A las mujeres en cambio, no se nos dice que el Señor las llamara directamente al seguimiento por el camino, o a la generosidad de la intendencia del grupo, pero Lucas, que cuenta lo que sabe porque lo investigó, dice que allí estaban sirviendo y ayudando “con sus bienes”. Incluso sabe Lucas el número de sus demonios y sus enfermedades anteriores de las que habían sido liberadas. Hoy algunas de esas noticias entrarían en la protección de la intimidad, pero Lucas nos las da como Buena Noticia, como Evangelio. También componían la extraña caravana de ciudad en ciudad, “otras muchas mujeres que les servían con sus bienes». Realmente nos queda mucho que estudiar y aceptar de la feminidad generosa en la Iglesia.
No eran mujeres piadosas que iban al templo o a la Sinagoga todos los días a rezar, como aquella Ana hija de Fanuel, sino rescatadas –alguna al menos–, del poder de los diablos, curadas de enfermedades y convertidas por la Palabra a la persona de Jesús. Así hicieron comunidad y aglutinaron la primera Iglesia, sirviéndole a Él y al grupo de los Doce. Una nueva forma de compartir, de convivir, de confiar en la Providencia, de mirar juntos a un hombre único, fuente de toda limpieza y gracia que necesitaban, estaba naciendo en aquellos caminos de Israel, que unían las ciudades y pueblos receptores en la “proclamación y anuncio” del Evangelio.
Lucas da el nombre de tres de aquellas mujeres, de las que María Magdalena es la más conocida por nombrarla todos.

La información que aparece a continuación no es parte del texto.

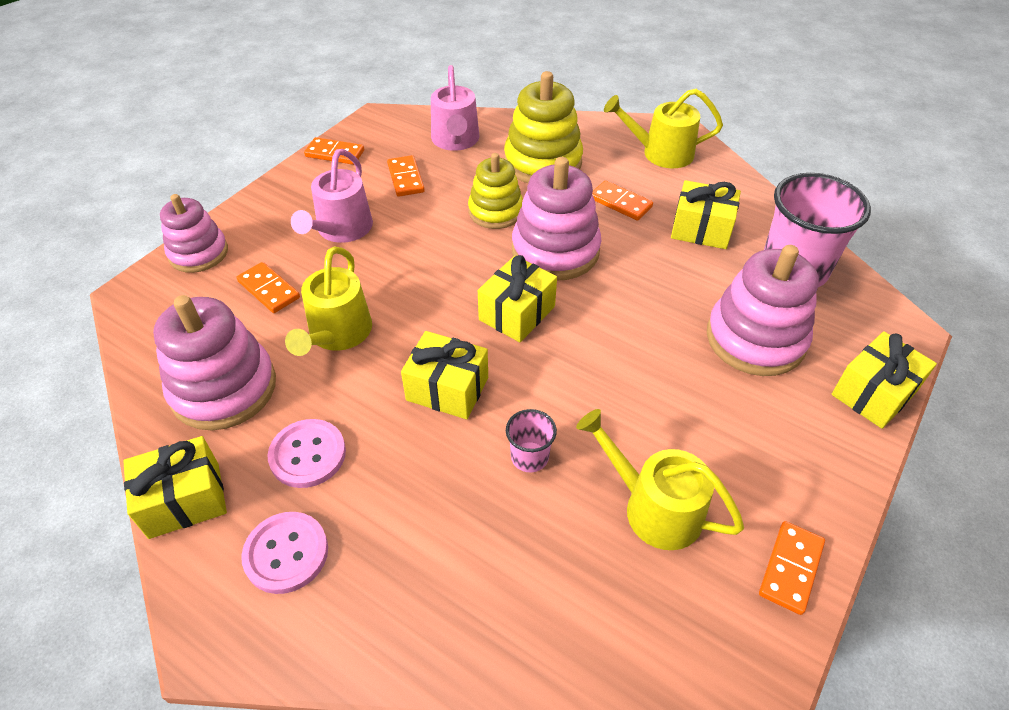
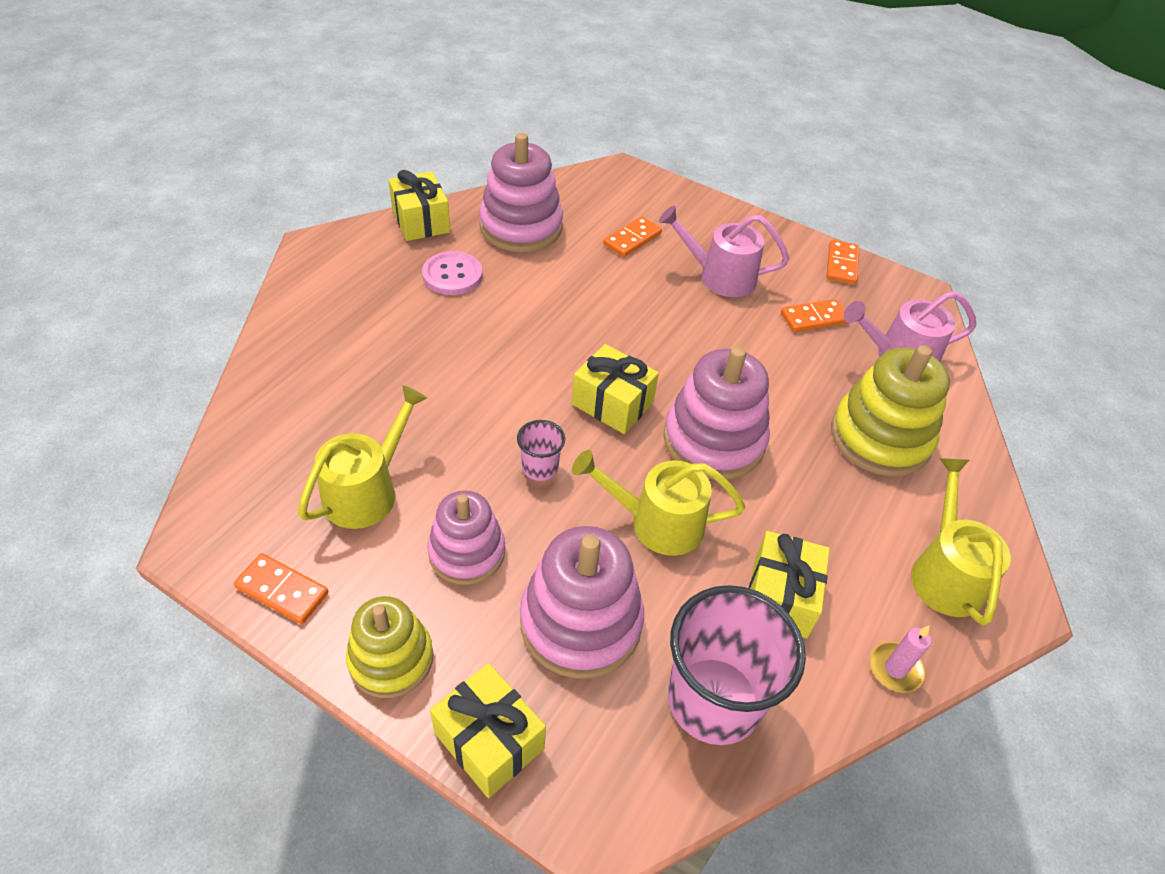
camera: 85 degrees right, 0 degrees up
(198, 253) = (674, 196): pink stacking toy -> pink stacking toy (467, 552)
(286, 553) = (368, 271): pink button -> none
(337, 334) = (580, 283): yellow watering can -> yellow watering can (656, 523)
(447, 389) = (514, 353): yellow gift -> none
(495, 211) = (773, 391): yellow stacking toy -> yellow stacking toy (391, 659)
(529, 457) = (434, 406): pink cup -> pink cup (540, 467)
(620, 203) = (817, 512): orange domino -> none
(741, 185) = (895, 669): none -> pink candle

Mateo nos da otros dos nombres más (Mt 27,55) de las que luego estaban también mirando de lejos la Crucifixión, pero ambos evangelistas dejan claro que iban «otras muchas mujeres que servían con sus bienes», desde Galilea, y lo hacen puntualizando y contrastándolo sobre un contexto de grandes multitudes que por su fama seguían ya a Jesús (Mt 4,23). Para decirnos el éxito que estaba teniendo el Evangelio ‘desde el principio’, no tendrían que individualizar al grupo de diaconisas, “mujeres que servían con sus bienes”, (diekonoun) (Lc 8,3). Ni tampoco nos dice Lucas que esos bienes suyos, con los que servían, fueran solo económicos, sino que más bien sugiere una entrega personal a la causa de la evangelización, porque las mujeres en Israel no eran precisamente las titulares de los grandes patrimonios familiares, aunque muchas se mostraron las mejores administradoras en toda la historia sagrada.

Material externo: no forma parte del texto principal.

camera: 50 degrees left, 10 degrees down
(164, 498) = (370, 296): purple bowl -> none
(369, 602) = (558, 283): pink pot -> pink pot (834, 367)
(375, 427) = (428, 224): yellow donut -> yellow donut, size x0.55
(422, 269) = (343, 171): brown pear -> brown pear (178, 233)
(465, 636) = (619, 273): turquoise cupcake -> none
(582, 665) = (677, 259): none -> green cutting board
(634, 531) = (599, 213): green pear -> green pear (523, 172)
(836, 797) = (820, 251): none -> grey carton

El término griego que usa Lucas para determinar el servicio, es uparjónton, que se traduce casi siempre por bienes, y que nosotros entendemos por inercia inmediata de su uso actual, en su aspecto económico. Pero en realidad tiene otras riquezas semánticas que son más evangélicas. Aunque parezca un atrevimiento cientifista, –Dios me libre–, se trata de un participio de presente del verbo uparjo, que significa en el griego de la época lucana, “Ser, haber, estar, tener a disposición, tener en común, comenzar. Etc (A.T. ָה ָיה , Ez. 16:49. ֵישׁ , Mal. 1:14..5:5 .Am ָא ֶון).
Si lo traigo a la brevedad de este comentario, es porque ese significado me parece una definición más rica, precisa y concreta de los bienes que compartían las diaconisas, las mujeres que “eran, estaban, tenían a disposición, y comenzaban” a vivir de nuevo con Jesús. Esa disposición personal no es algo que haya acabado en la Iglesia, sino que la ha acompañado “desde el Principio”, estuvo en la Eucaristía, estuvo bajo la cruz, estuvo en Pentecostés, y hasta el final de los tiempos estará, porque es el eterno femenino de la Iglesia, que en muchos de sus bienes dependerá siempre de ellas. Y no porque lo diga el Cantar de los Cantares, sino porque es una realidad comprobable cada día.